▶ **YOUR OBJECTIVE**: From first line to last, give the records again word for word and omit the pictures.

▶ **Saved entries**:
.....
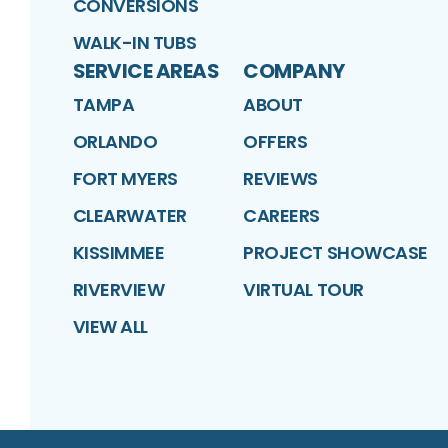
CONVERSIONS
WALK-IN TUBS
SERVICE AREAS
COMPANY
TAMPA
ABOUT
ORLANDO
OFFERS
FORT MYERS
REVIEWS
CLEARWATER
CAREERS
KISSIMMEE
PROJECT SHOWCASE
RIVERVIEW
VIRTUAL TOUR
VIEW ALL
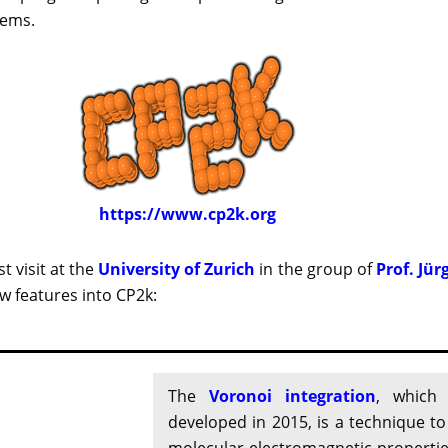
tems.
https://www.cp2k.org
t visit at the
University of Zurich
in the group of
Prof. Jür
 features into CP2k:
The
Voronoi integration
, which
developed in 2015, is a technique t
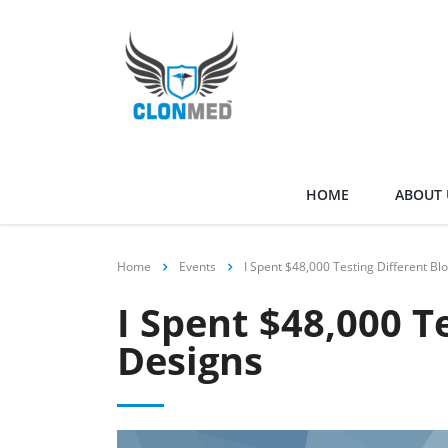
HOME
ABOUT 
Home
Events
I Spent $48,000 Testing Different Bl
I Spent $48,000 T
Designs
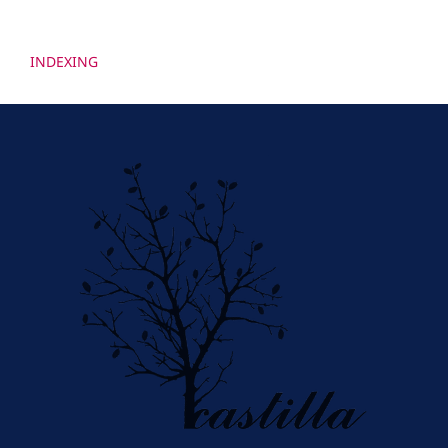
INDEXING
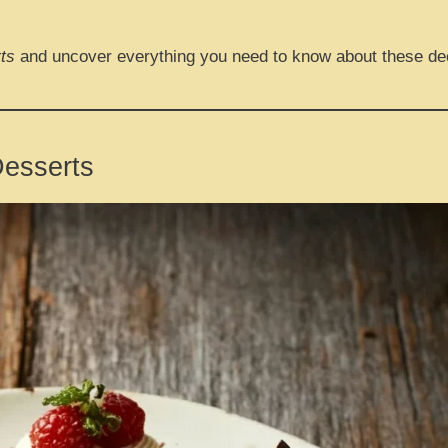
ts
and uncover everything you need to know about these de
Desserts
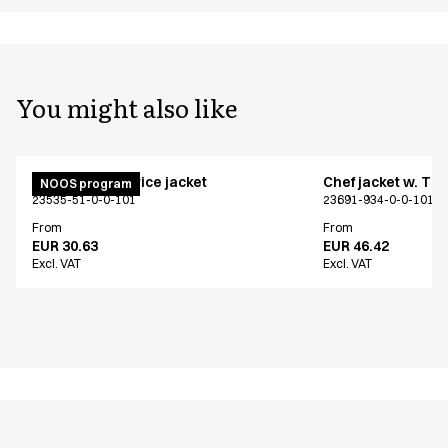
You might also like
Menu chef/service jacket
Chef jacket w. TE
NOOS program
23535-51-0-0-101
23691-934-0-0-101
From
From
EUR 30.63
EUR 46.42
Excl. VAT
Excl. VAT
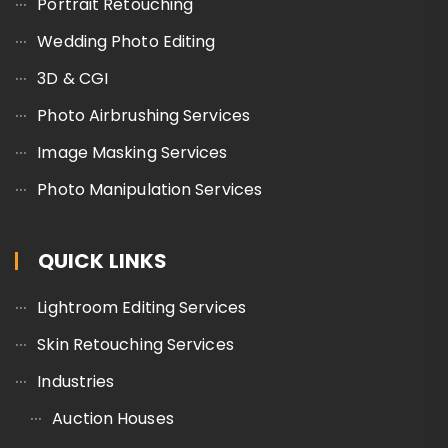
Portrait Retouching
Wedding Photo Editing
3D & CGI
Photo Airbrushing Services
Image Masking Services
Photo Manipulation Services
QUICK LINKS
Lightroom Editing Services
Skin Retouching Services
Industries
Auction Houses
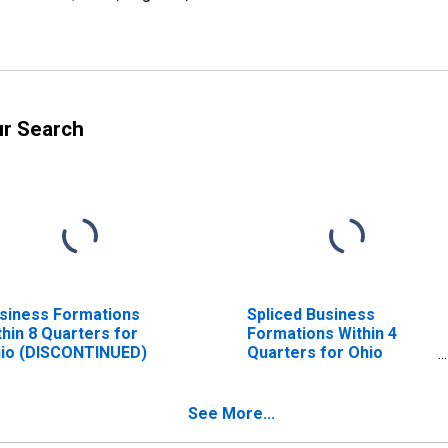
ur Search
siness Formations
Spliced Business
thin 8 Quarters for
Formations Within 4
io (DISCONTINUED)
Quarters for Ohio
(DISCONTINUED)
See More...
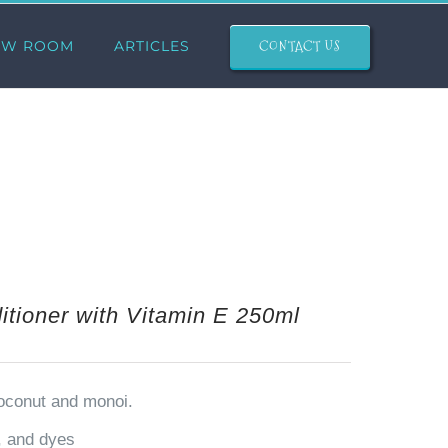
CONTACT US
OW ROOM
ARTICLES
tioner with Vitamin E 250ml
coconut and monoi.
n, and dyes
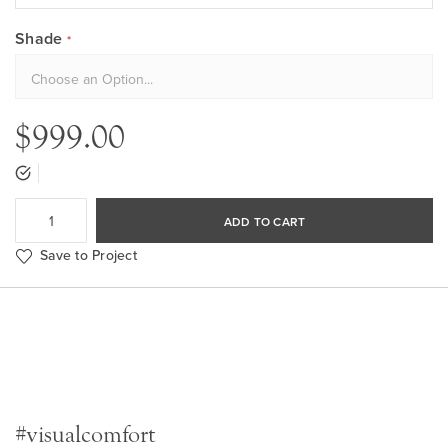
Shade
$999.00
ADD TO CART
Save to Project
#visualcomfort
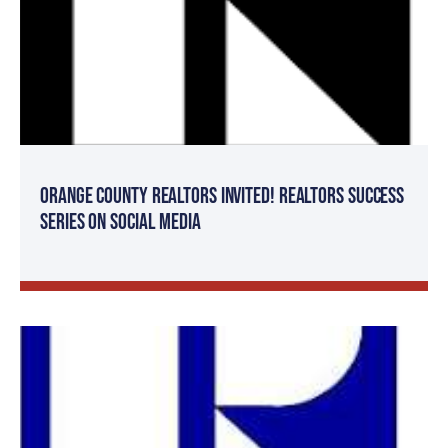
Orange County Realtors Invited! Realtors Success
Series on Social Media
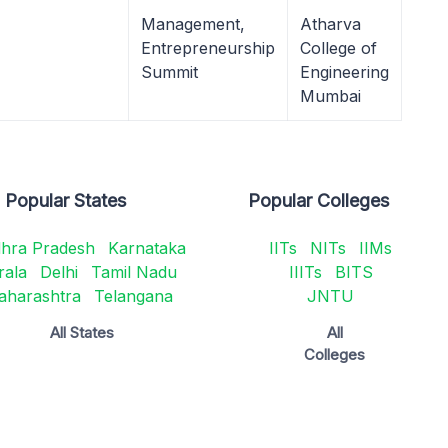
Management,
Atharva
Entrepreneurship
College of
Summit
Engineering
Mumbai
Popular States
Popular Colleges
hra Pradesh
Karnataka
IITs
NITs
IIMs
rala
Delhi
Tamil Nadu
IIITs
BITS
aharashtra
Telangana
JNTU
All States
All
Colleges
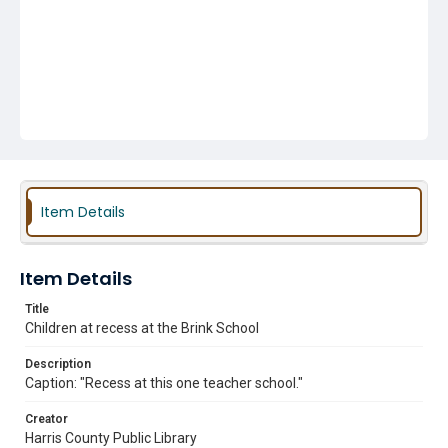
Item Details
Item Details
Title
Children at recess at the Brink School
Description
Caption: "Recess at this one teacher school."
Creator
Harris County Public Library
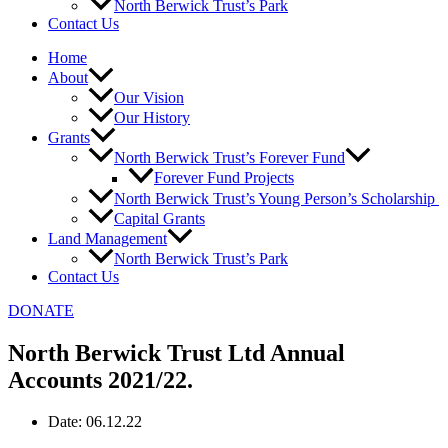
North Berwick Trust’s Park
Contact Us
Home
About
Our Vision
Our History
Grants
North Berwick Trust’s Forever Fund
Forever Fund Projects
North Berwick Trust’s Young Person’s Scholarship
Capital Grants
Land Management
North Berwick Trust’s Park
Contact Us
DONATE
North Berwick Trust Ltd Annual
Accounts 2021/22.
Date:
06.12.22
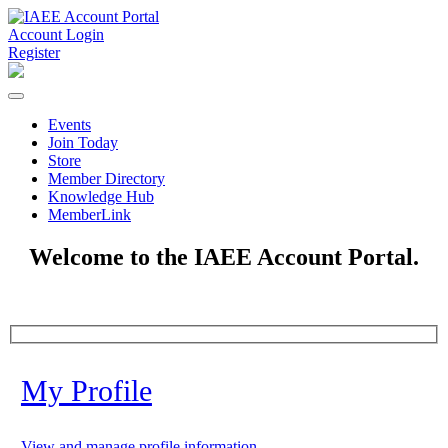
Account Login
Register
Events
Join Today
Store
Member Directory
Knowledge Hub
MemberLink
Welcome to the IAEE Account Portal.
My Profile
View and manage profile information.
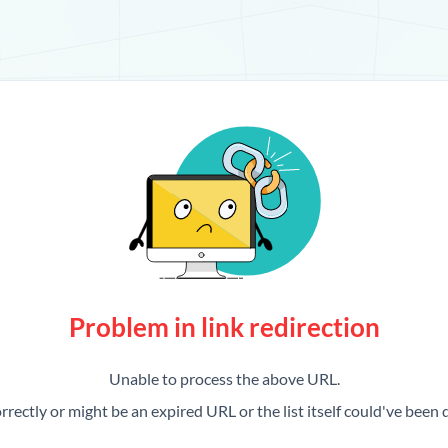
Problem in link redirection
Unable to process the above URL.
rrectly or might be an expired URL or the list itself could've been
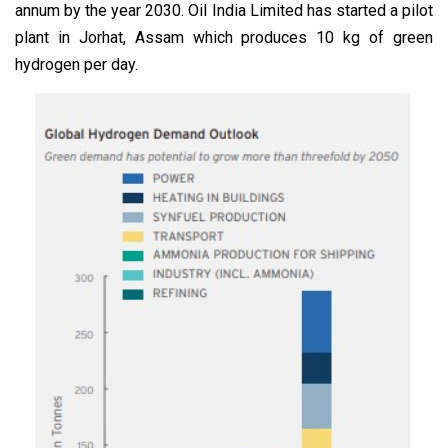
annum by the year 2030. Oil India Limited has started a pilot
plant in Jorhat, Assam which produces 10 kg of green
hydrogen per day.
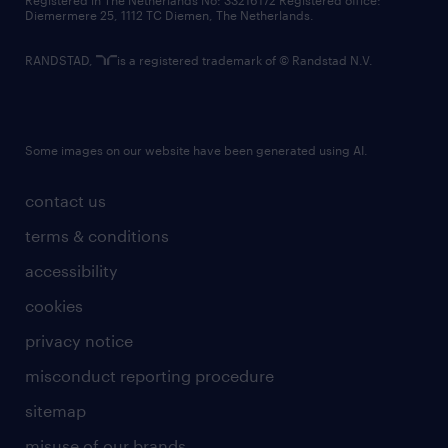
Registered in The Netherlands No: 33216172 Registered office:
Diemermere 25, 1112 TC Diemen, The Netherlands.
RANDSTAD,
is a registered trademark of © Randstad N.V.
Some images on our website have been generated using AI.
contact us
terms & conditions
accessibility
cookies
privacy notice
misconduct reporting procedure
sitemap
misuse of our brands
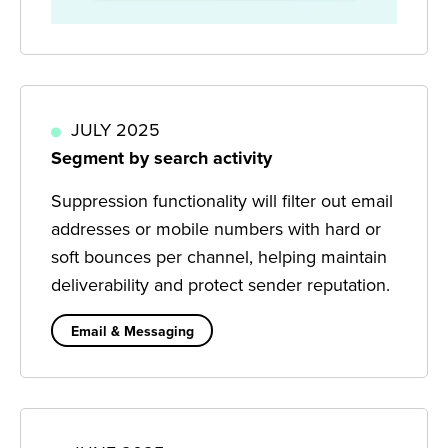
JULY 2025
Segment by search activity
Suppression functionality will filter out email
addresses or mobile numbers with hard or
soft bounces per channel, helping maintain
deliverability and protect sender reputation.
Email & Messaging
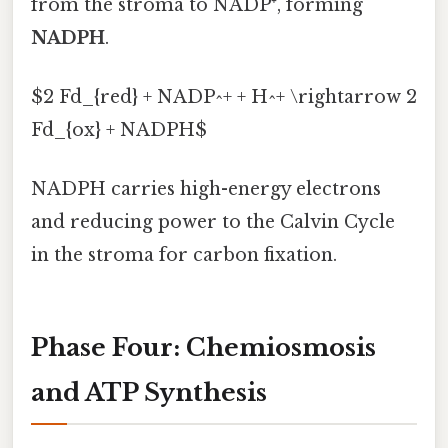
from the stroma to NADP⁺, forming
NADPH
.
$2 Fd_{red} + NADP^+ + H^+ \rightarrow 2
Fd_{ox} + NADPH$
NADPH carries high-energy electrons
and reducing power to the Calvin Cycle
in the stroma for carbon fixation.
Phase Four: Chemiosmosis
and ATP Synthesis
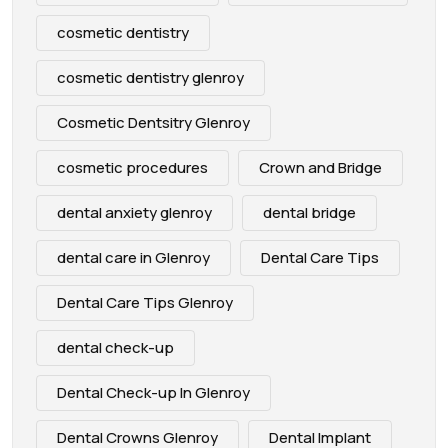
cosmetic dentistry
cosmetic dentistry glenroy
Cosmetic Dentsitry Glenroy
cosmetic procedures
Crown and Bridge
dental anxiety glenroy
dental bridge
dental care in Glenroy
Dental Care Tips
Dental Care Tips Glenroy
dental check-up
Dental Check-up In Glenroy
Dental Crowns Glenroy
Dental Implant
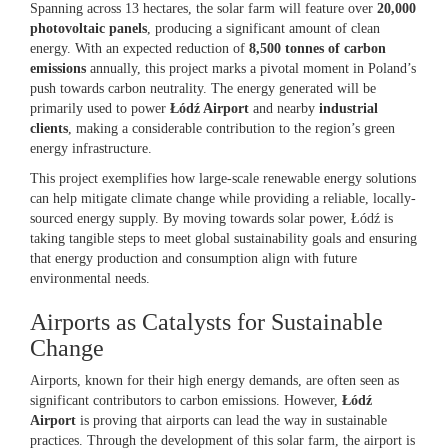
Spanning across 13 hectares, the solar farm will feature over
20,000
photovoltaic panels
, producing a significant amount of clean
energy. With an expected reduction of
8,500 tonnes of carbon
emissions
annually, this project marks a pivotal moment in Poland’s
push towards carbon neutrality. The energy generated will be
primarily used to power
Łódź Airport
and nearby
industrial
clients
, making a considerable contribution to the region’s green
energy infrastructure.
This project exemplifies how large-scale renewable energy solutions
can help mitigate climate change while providing a reliable, locally-
sourced energy supply. By moving towards solar power, Łódź is
taking tangible steps to meet global sustainability goals and ensuring
that energy production and consumption align with future
environmental needs.
Airports as Catalysts for Sustainable
Change
Airports, known for their high energy demands, are often seen as
significant contributors to carbon emissions. However,
Łódź
Airport
is proving that airports can lead the way in sustainable
practices. Through the development of this solar farm, the airport is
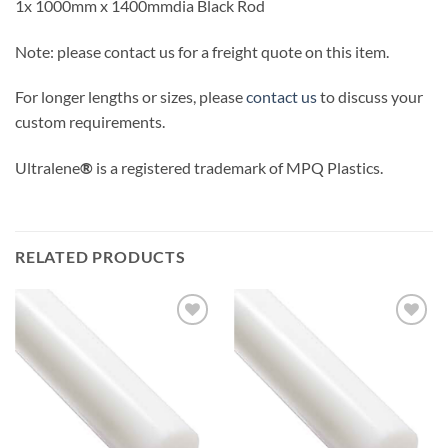
1x 1000mm x 1400mmdia Black Rod
Note: please contact us for a freight quote on this item.
For longer lengths or sizes, please
contact us
to discuss your
custom requirements.
Ultralene
®
is a registered trademark of MPQ Plastics.
RELATED PRODUCTS
Add to
Add to
wishlist
wishlist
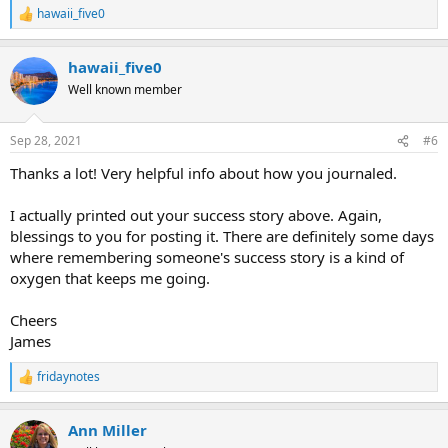
hawaii_five0
R
e
a
hawaii_five0
c
t
Well known member
i
o
n
Sep 28, 2021
#6
s
:
Thanks a lot! Very helpful info about how you journaled.
I actually printed out your success story above. Again,
blessings to you for posting it. There are definitely some days
where remembering someone's success story is a kind of
oxygen that keeps me going.
Cheers
James
fridaynotes
R
e
a
Ann Miller
c
t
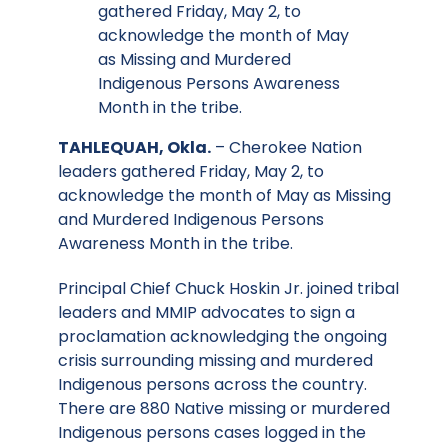
gathered Friday, May 2, to
acknowledge the month of May
as Missing and Murdered
Indigenous Persons Awareness
Month in the tribe.
TAHLEQUAH, Okla.
– Cherokee Nation
leaders gathered Friday, May 2, to
acknowledge the month of May as Missing
and Murdered Indigenous Persons
Awareness Month in the tribe.
Principal Chief Chuck Hoskin Jr. joined tribal
leaders and MMIP advocates to sign a
proclamation acknowledging the ongoing
crisis surrounding missing and murdered
Indigenous persons across the country.
There are 880 Native missing or murdered
Indigenous persons cases logged in the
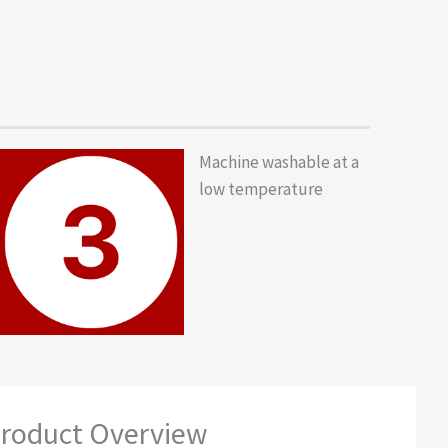
Machine washable at a
low temperature
roduct Overview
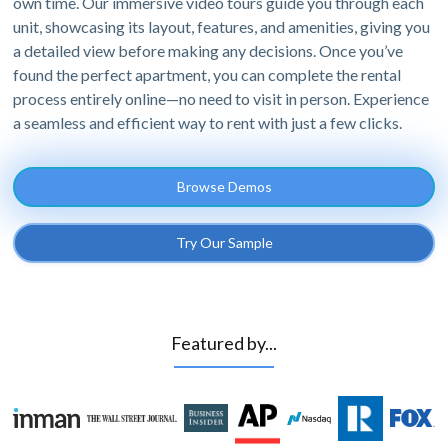
own time. Our immersive video tours guide you through each
unit, showcasing its layout, features, and amenities, giving you
a detailed view before making any decisions. Once you’ve
found the perfect apartment, you can complete the rental
process entirely online—no need to visit in person. Experience
a seamless and efficient way to rent with just a few clicks.
Browse Demos
Try Our Sample
Featured by...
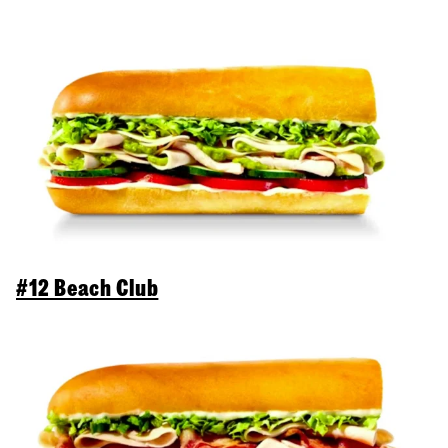
#12 Beach Club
.....
▶ **YOUR RESPONSE**:
CONVERSIONS
WALK-IN TUBS
SERVICE AREAS
COMPANY
TAMPA
ABOUT
ORLANDO
OFFERS
FORT MYERS
REVIEWS
CLEARWATER
CAREERS
KISSIMMEE
PROJECT SHOWCASE
RIVERVIEW
VIRTUAL TOUR
VIEW ALL
tems.
https://www.cp2k.org
t visit at the
University of Zurich
in the group of
Prof. Jür
 features into CP2k:
The
Voronoi integration
, which
developed in 2015, is a technique t
HOME
ABOUT 
Home
Events
I Spent $48,000 Testing Different Bl
I Spent $48,000 T
Designs
INDEXING
ts
and uncover everything you need to know about these de
Desserts
You might also like
Menu chef/service jacket
Chef jacket w. TE
NOOS program
23535-51-0-0-101
23691-934-0-0-101
From
From
EUR 30.63
EUR 46.42
Excl. VAT
Excl. VAT
Portrait Retouching
Wedding Photo Editing
3D & CGI
Photo Airbrushing Services
Image Masking Services
Photo Manipulation Services
QUICK LINKS
Lightroom Editing Services
Skin Retouching Services
Industries
Auction Houses
ur Search
siness Formations
Spliced Business
thin 8 Quarters for
Formations Within 4
io (DISCONTINUED)
Quarters for Ohio
(DISCONTINUED)
See More...
CONTACT US
OW ROOM
ARTICLES
tioner with Vitamin E 250ml
coconut and monoi.
n, and dyes
Shade
$999.00
ADD TO CART
Save to Project
#visualcomfort
Orange County Realtors Invited! Realtors Success
Series on Social Media
Management,
Atharva
Entrepreneurship
College of
Summit
Engineering
Mumbai
Popular States
Popular Colleges
hra Pradesh
Karnataka
IITs
NITs
IIMs
rala
Delhi
Tamil Nadu
IIITs
BITS
aharashtra
Telangana
JNTU
All States
All
Colleges
Item Details
Item Details
Title
Children at recess at the Brink School
Description
Caption: "Recess at this one teacher school."
Creator
Harris County Public Library
North Berwick Trust’s Park
Contact Us
Home
About
Our Vision
Our History
Grants
North Berwick Trust’s Forever Fund
Forever Fund Projects
North Berwick Trust’s Young Person’s Scholarship
Capital Grants
Land Management
North Berwick Trust’s Park
Contact Us
DONATE
North Berwick Trust Ltd Annual
Accounts 2021/22.
Date:
06.12.22
Account Login
Register
Events
Join Today
Store
Member Directory
Knowledge Hub
MemberLink
Welcome to the IAEE Account Portal.
My Profile
View and manage profile information.
Problem in link redirection
Unable to process the above URL.
rrectly or might be an expired URL or the list itself could've been
annum by the year 2030. Oil India Limited has started a pilot
plant in Jorhat, Assam which produces 10 kg of green
hydrogen per day.
Registered in The Netherlands No: 33216172 Registered office:
Diemermere 25, 1112 TC Diemen, The Netherlands.
RANDSTAD,
is a registered trademark of © Randstad N.V.
Some images on our website have been generated using AI.
contact us
terms & conditions
accessibility
cookies
privacy notice
misconduct reporting procedure
sitemap
misuse of our brands
JULY 2025
Segment by search activity
Suppression functionality will filter out email
addresses or mobile numbers with hard or
soft bounces per channel, helping maintain
deliverability and protect sender reputation.
Email & Messaging
from the stroma to NADP⁺, forming
NADPH
.
$2 Fd_{red} + NADP^+ + H^+ \rightarrow 2
Fd_{ox} + NADPH$
NADPH carries high-energy electrons
and reducing power to the Calvin Cycle
in the stroma for carbon fixation.
Phase Four: Chemiosmosis
and ATP Synthesis
cosmetic dentistry
cosmetic dentistry glenroy
Cosmetic Dentsitry Glenroy
cosmetic procedures
Crown and Bridge
dental anxiety glenroy
dental bridge
dental care in Glenroy
Dental Care Tips
Dental Care Tips Glenroy
dental check-up
Dental Check-up In Glenroy
Dental Crowns Glenroy
Dental Implant
Spanning across 13 hectares, the solar farm will feature over
20,000
photovoltaic panels
, producing a significant amount of clean
energy. With an expected reduction of
8,500 tonnes of carbon
emissions
annually, this project marks a pivotal moment in Poland’s
push towards carbon neutrality. The energy generated will be
primarily used to power
Łódź Airport
and nearby
industrial
clients
, making a considerable contribution to the region’s green
energy infrastructure.
This project exemplifies how large-scale renewable energy solutions
can help mitigate climate change while providing a reliable, locally-
sourced energy supply. By moving towards solar power, Łódź is
taking tangible steps to meet global sustainability goals and ensuring
that energy production and consumption align with future
environmental needs.
Airports as Catalysts for Sustainable
Change
Airports, known for their high energy demands, are often seen as
significant contributors to carbon emissions. However,
Łódź
Airport
is proving that airports can lead the way in sustainable
practices. Through the development of this solar farm, the airport is
1x 1000mm x 1400mmdia Black Rod
Note: please contact us for a freight quote on this item.
For longer lengths or sizes, please
contact us
to discuss your
custom requirements.
Ultralene
®
is a registered trademark of MPQ Plastics.
RELATED PRODUCTS
Add to
Add to
wishlist
wishlist
hawaii_five0
R
e
a
hawaii_five0
c
t
Well known member
i
o
n
Sep 28, 2021
#6
s
:
Thanks a lot! Very helpful info about how you journaled.
I actually printed out your success story above. Again,
blessings to you for posting it. There are definitely some days
where remembering someone's success story is a kind of
oxygen that keeps me going.
Cheers
James
fridaynotes
R
e
a
Ann Miller
c
t
gathered Friday, May 2, to
acknowledge the month of May
as Missing and Murdered
Indigenous Persons Awareness
Month in the tribe.
TAHLEQUAH, Okla.
– Cherokee Nation
leaders gathered Friday, May 2, to
acknowledge the month of May as Missing
and Murdered Indigenous Persons
Awareness Month in the tribe.
Principal Chief Chuck Hoskin Jr. joined tribal
leaders and MMIP advocates to sign a
proclamation acknowledging the ongoing
crisis surrounding missing and murdered
Indigenous persons across the country.
There are 880 Native missing or murdered
Indigenous persons cases logged in the
Machine washable at a
low temperature
roduct Overview
own time. Our immersive video tours guide you through each
unit, showcasing its layout, features, and amenities, giving you
a detailed view before making any decisions. Once you’ve
found the perfect apartment, you can complete the rental
process entirely online—no need to visit in person. Experience
a seamless and efficient way to rent with just a few clicks.
Browse Demos
Try Our Sample
Featured by...
#12 Beach Club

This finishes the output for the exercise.